Entrando dunque nel prossimo ventennio, ci attendiamo ulteriori importanti successi. Continueremo a formare i biologi conservazionisti, i manager della fauna selvatica e i consulenti rurali (extension agents) provenienti da tutti i paesi che ospitano il ghepardo, su metodologie di conservazione accertate, e mi sto consultando con svariati paesi sul reinserimento dei ghepardi nei territori e areali originariamente autoctoni del ghepardo. Continueremo a lavorare anche nei paesi in cui in passato ci era stato vietato l’accesso , a causa di guerre o instabilità , per determinare il numero di ghepardi esistenti, collaborando allo sviluppo ed all’ attuazione di programmi che mirano a salvaguardare questo splendido felino.

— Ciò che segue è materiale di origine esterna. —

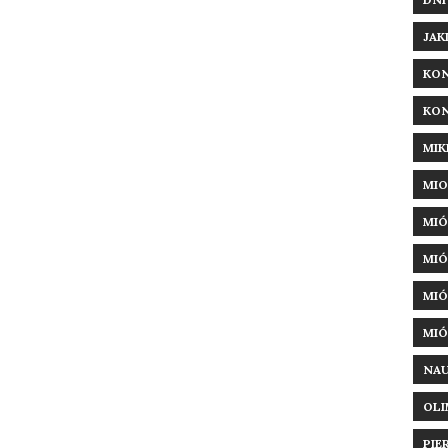
JAK
KON
KON
MIK
MIO
MIÓ
MIÓ
MIÓ
MIÓ
NAU
OLI
PIE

La lotta per il ripristino e la conservazione dell’habitat del ghepardo e delle sue prede continuerà. E naturalmente noi continueremo ad accogliere presso il Centro gli orfani di ghepardo. Avevamo appena pregustato il successo del nostro inserimento in natura di quattro felini, che già ci arrivavano altri cuccioli… Se solo quell’allevatore avesse posseduto un cane pastore addestrato….!

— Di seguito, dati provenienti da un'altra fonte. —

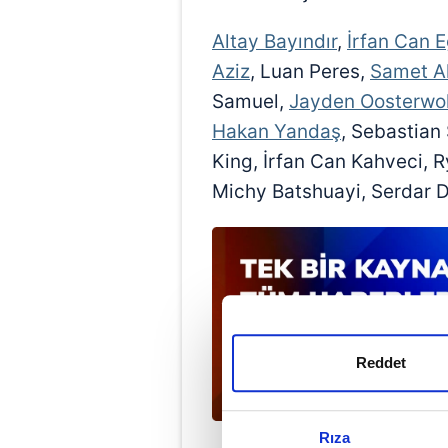
Altay Bayındır
,
İrfan Can 
Aziz
, Luan Peres,
Samet A
Samuel,
Jayden Oosterwo
Hakan Yandaş
, Sebastian
King, İrfan Can Kahveci, 
Michy Batshuayi, Serdar D
Reddet
Rıza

Cuore e resilienza sono le due caratteristiche che abbiamo scoperto nei nostri cani pastori, nei ghepardi e nel personale del CCF. Salvare una specie come il ghepardo è un impresa di lungo respiro, ma fattibile. Finora, i donatori fedeli come voi ci hanno aiutati a superare l’attuale crisi finanziaria , e noi speriamo che quando pianificherete le vostre donazioni di fine anno, ancora una volta ci aiuterete a raccogliere la nostra sfida con una donazione piu’ che generosa. Ogni anno, ad agosto e dicembre, grazie a numerosi e generosi donatori, gli importi raccolti vengono raddoppiati.
Nessun animale ha lottato piu’ del ghepardo per mantenere il suo posto nel pianeta. Aiutateci a farlo sopravvivere.